CHAPTER 23CHAPTER 23

ON THE QTON THE QT

[Hillary] will defend, I know, her own record for herself. It’s not my job to do it.

—Secretary of State John Kerry

None of this took Hillary by surprise.

According to a high-ranking State Department official, Secretary of State John Kerry had let Hillary know on the QT that Valerie Jarrett was out to sabotage her campaign for the White House. Kerry said Jarrett had ordered investigators to do a thorough review of Hillary’s State Department papers, and the investigators were also interviewing Foreign Service officers in a hunt for incriminating evidence against Hillary.

There were several reasons that might have explained why Kerry gave Hillary a heads-up.

First, he had mixed feelings about Jarrett. When Kerry was a senator, Slate ranked him as the most vain member of that body, and it wounded his amour propre that Jarrett had not put him forward as Obama’s first choice to replace Hillary at State. Instead, Jarrett pushed the nomination of UN ambassador Susan Rice, a close personal friend of both Jarrett and First Lady Michelle Obama. But Rice was sidelined after she appeared on five Sunday talk shows and falsely blamed the deadly attack at the U.S. mission in Benghazi on a “spontaneous” demonstration fomented by an Internet video mocking Islam.

What’s more, it was Hillary who introduced Kerry at his confirmation hearing in the Senate. And when Kerry took over at Foggy Bottom, he gave a shout-out to Hillary.

“So here’s the big question before the country and the world and the State Department after the last eight years,” Kerry said. “Can a man actually run the State Department? As the saying goes, I have big heels to fill.”

But all had not been sweetness and light between Kerry and Hillary.

“When Kerry made a comment in 2006 that students should study hard ‘and if you don’t, you get stuck in Iraq’—something he said when he was considering another presidential bid—Clinton was quick to publicly criticize him,” reported the Boston Globe. “In 2008, Kerry endorsed Barack Obama over Clinton.”

So why was Kerry going out of his way to curry favor with Hillary?

Political insiders suggested that Kerry was trying to stay on good terms with both sides in the Clinton-Obama feud. He needed Obama’s support to carry out his job as secretary of state, a cabinet post he had wanted ever since he lost the 2004 race for the presidency. But he was also keeping an eye on the 2016 race—just in case Hillary faltered.

“Kerry is focused on creating a legacy for himself as secretary of state—and he’s thinking a lot more about Iran than he is Iowa,” the Boston Globe noted. “But while he would not challenge Clinton in a primary, he still harbors some presidential ambitions.

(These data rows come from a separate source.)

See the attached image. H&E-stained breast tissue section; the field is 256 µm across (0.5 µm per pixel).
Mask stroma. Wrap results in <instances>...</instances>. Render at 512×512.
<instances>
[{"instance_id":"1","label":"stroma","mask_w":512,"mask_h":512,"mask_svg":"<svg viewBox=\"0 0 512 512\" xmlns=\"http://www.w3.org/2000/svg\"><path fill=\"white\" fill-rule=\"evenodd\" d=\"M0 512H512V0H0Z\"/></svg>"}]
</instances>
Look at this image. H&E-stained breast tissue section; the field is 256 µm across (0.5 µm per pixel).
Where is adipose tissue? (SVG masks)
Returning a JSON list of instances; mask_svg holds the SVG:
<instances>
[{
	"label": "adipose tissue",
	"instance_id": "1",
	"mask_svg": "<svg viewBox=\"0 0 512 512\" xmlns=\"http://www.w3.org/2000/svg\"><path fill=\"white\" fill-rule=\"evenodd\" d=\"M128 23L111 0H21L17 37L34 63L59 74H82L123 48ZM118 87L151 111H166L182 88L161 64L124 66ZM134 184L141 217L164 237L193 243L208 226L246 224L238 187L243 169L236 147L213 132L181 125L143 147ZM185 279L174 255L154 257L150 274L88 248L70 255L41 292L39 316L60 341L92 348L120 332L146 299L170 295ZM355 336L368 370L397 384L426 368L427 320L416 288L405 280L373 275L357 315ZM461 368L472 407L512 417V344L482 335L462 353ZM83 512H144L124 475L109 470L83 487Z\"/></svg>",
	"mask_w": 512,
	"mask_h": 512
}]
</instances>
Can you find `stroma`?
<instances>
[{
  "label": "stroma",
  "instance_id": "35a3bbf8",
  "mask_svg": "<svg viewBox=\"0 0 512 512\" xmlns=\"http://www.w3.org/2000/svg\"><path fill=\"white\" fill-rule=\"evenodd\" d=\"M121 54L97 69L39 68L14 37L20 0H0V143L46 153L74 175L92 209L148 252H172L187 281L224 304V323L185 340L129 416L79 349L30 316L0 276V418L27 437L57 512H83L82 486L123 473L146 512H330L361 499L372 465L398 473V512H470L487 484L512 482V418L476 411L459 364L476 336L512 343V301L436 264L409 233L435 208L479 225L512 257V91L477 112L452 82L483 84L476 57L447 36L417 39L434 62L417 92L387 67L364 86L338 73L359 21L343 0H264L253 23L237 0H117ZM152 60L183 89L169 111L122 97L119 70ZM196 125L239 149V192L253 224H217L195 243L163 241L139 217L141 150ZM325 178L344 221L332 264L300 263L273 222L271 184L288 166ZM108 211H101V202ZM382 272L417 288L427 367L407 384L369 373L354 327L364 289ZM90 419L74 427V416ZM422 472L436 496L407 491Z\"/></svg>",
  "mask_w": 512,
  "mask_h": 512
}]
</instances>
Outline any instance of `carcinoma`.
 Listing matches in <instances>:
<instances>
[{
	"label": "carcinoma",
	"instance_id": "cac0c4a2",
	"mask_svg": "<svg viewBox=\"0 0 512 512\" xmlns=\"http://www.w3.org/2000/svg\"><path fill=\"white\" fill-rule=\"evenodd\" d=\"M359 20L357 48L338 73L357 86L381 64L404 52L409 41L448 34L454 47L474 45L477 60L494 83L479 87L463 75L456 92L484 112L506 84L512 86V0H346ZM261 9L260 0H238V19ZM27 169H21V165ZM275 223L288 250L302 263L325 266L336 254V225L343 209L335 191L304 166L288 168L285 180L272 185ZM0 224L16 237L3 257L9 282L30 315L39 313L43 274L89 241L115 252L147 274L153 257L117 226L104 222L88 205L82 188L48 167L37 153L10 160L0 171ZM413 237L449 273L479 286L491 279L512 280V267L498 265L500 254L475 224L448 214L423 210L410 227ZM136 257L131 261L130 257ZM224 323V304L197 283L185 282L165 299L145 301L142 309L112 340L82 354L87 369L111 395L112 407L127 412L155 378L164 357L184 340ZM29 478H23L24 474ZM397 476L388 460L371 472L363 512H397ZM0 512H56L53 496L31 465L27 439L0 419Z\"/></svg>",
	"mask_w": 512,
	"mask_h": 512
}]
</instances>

“‘If she imploded . . . I gotta believe that this would be something that at least would cross Kerry’s mind,’ said one Kerry confidant. ‘I’ve never wanted to be president. But my gut tells me it’s hard to lose that lustfulness.’”

The Clintons had a fifth column of friends in the media who confirmed what Kerry had told Hillary.

“My contacts and friends in newspapers and TV tell me that they’ve been contacted by the White House and offered all kinds of negative stories about us,” one of Bill’s friends quoted him as saying. “The Obamas are behind the e-mail story, and they’re spreading rumors that I’ve been with women, that while Hillary was at the State Department she promoted the interests of people and countries who’d done favors for our foundation, and that John Kerry had to clean up diplomatic messes Hillary left behind.”

But for all of Bill’s anger, he and Hillary were in a quandary about what to do.

If they directed their attacks on Obama, the first black president, they risked alienating the base of the party—blacks, Hispanics, single women, young people—whose support they needed in the coming primaries and general election. On the other hand, how could they allow the investigations of Hillary’s tenure at the State Department to go unanswered?

The sticky situation weighed heavily on Hillary.

“She’s grinding her teeth at night again,” said a friend. “She has a plastic mouth guard so that she doesn’t damage and wear out her teeth. And she and Bill are drinking more than usual. When they’re out on the campaign trail, they’re all right. It’s during lulls in the action that the pressure gets to them.”